A powerful 7.8-magnitude earthquake occurred on the Ecuadorian coast on 16 April 2016 at 19:00 local time. The latest reports indicate more than 272 fatalities and 2,500 injured, with severe damage in Guayaquil, the country’s largest business centre, and as far as the capital Quito. The tremor lasted more than a minute, causing displacement over several metres along the fault conveying the movement between the Nazca oceanic plate and the continent.
he seismic work conducted by IRD in close partnership with the Instituto Geofisico (IG-EPN) at the Quito Polytechnic College and other French partners, has clearly demonstrated, as part of long-standing cooperation that was strengthened in 2012 by research by the "Earthquakes and Volcanoes in the Northern Andes" (SVAN) international combined laboratory (ICL), that this sector was the most likely to suffer a violent rupture, given the seismotectonic context.

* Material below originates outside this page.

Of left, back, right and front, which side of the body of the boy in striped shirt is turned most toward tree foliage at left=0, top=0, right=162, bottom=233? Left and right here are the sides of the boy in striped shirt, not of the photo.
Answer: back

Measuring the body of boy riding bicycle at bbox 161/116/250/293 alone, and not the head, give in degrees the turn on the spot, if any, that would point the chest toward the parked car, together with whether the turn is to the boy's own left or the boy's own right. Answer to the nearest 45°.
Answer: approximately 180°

In 1906, this region experienced an 8.8-magnitude earthquake, the seventh most powerful since the start of the 20th century, with the formation of a tsunami that devastated the northern coast of Ecuador and southern Colombia. There were between 500 and 1,500 deaths according to estimates at the time. Since then, despite sustained seismic activity in the region, the absence of major quakes had led IG-EPN, Géoazur and ISTerre seismologists to step up their surveillance in the vulnerable sector under threat.
The violence of the tremor on 16 April 2016 and the dozens of aftershocks indicate that the telluric event was expected in the scenario anticipated by the IG-EPN and IRD researchers, and demonstrates the value in continuing with long-term research via long-standing partnerships such as the SVAN ICL.

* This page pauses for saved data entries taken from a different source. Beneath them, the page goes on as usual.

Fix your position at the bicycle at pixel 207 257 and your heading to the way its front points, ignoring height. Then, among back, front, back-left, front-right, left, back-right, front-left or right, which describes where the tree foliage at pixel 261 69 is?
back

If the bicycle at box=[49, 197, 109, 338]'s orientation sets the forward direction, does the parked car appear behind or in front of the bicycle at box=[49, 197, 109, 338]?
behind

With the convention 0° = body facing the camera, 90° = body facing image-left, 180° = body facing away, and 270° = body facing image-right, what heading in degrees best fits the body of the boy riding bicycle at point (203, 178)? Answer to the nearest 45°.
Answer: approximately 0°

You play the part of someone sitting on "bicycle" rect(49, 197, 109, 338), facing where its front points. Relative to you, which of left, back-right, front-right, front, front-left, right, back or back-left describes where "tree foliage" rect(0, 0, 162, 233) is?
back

During the 1990s, the research conducted jointly by IRD and researchers from the Quito IG-EPN first looked at vulnerability and site effects in urban sectors such as Quito.
Since then, throughout the 2000s and 2010s, investigations were broadened to include analysis of the seismic cycle across the entire subduction segment (from northern Peru to southern Colombia), most notably with focus on the role played by slow slips in deformation and on the conditions of seismicity and current and long-term deformation, specifically affecting the overlying plate margin which ruptured during the 16 April earthquake.

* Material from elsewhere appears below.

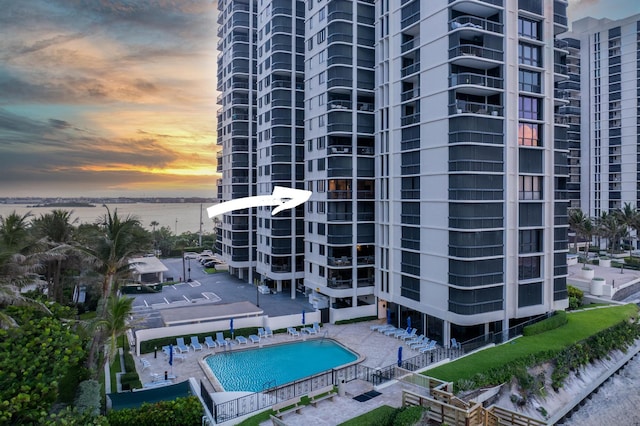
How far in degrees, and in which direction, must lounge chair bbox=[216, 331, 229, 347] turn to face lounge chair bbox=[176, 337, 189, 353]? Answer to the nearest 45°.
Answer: approximately 135° to its right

In addition, seismological studies endeavour to identify potentially active faults at the margin and in mountain ranges in Ecuador, focusing on the segments the most likely to rupture sometime soon. The geodetic data from GPS indicate that the displacement of the Nazca oceanic plate under the South American continent occurs at a speed of 6 cm/year in Ecuador and results in seismicity typical to the subduction zone at the thrust fault and the Ecuadorian plate margin, but also in the development of major faults in the mountain ranges, linked to northward retreat of a large section known as the North Andean Block.
This research was conducted on land in the coastal region and in the upper part of the country, and at sea where underwater seismology observation technologies (Ocean Bottom Seismometers or OBS) were able to track micro-seismic activity in active faults further away from the coast. This marine geophysical research was conducted during campaigns at sea in partnership with INOCAR (Instituto Oceanográfico de la Armada) and ESPO (Escuela Superior Politécnica del Litoral) with support from the IFREMER fleet.
Finally, there are studies designed to characterise and quantify the seismic risk by putting forward prevention measures to mitigate risk (paraseismic construction code, crisis management organisation) and to raise awareness of the concept of risk. These applications concern the country’s main urban areas, especially the city of Quito, which has been affected by earthquakes several times over recent years.
This work receives backing from the national research agency as part of the REMAKE project (Seismic Risk in Ecuador : Mitigation, Anticipation and Knowledge of Earthquakes) that began this year.
Continuing on from the valuable and productive scientific collaboration long established between the Ecuadorian and French scientific teams, logistics support has been provided by the IRD representation in Ecuador while French and Ecuadorian researchers have come together in the French post-earthquake unit (CNRS/INSU).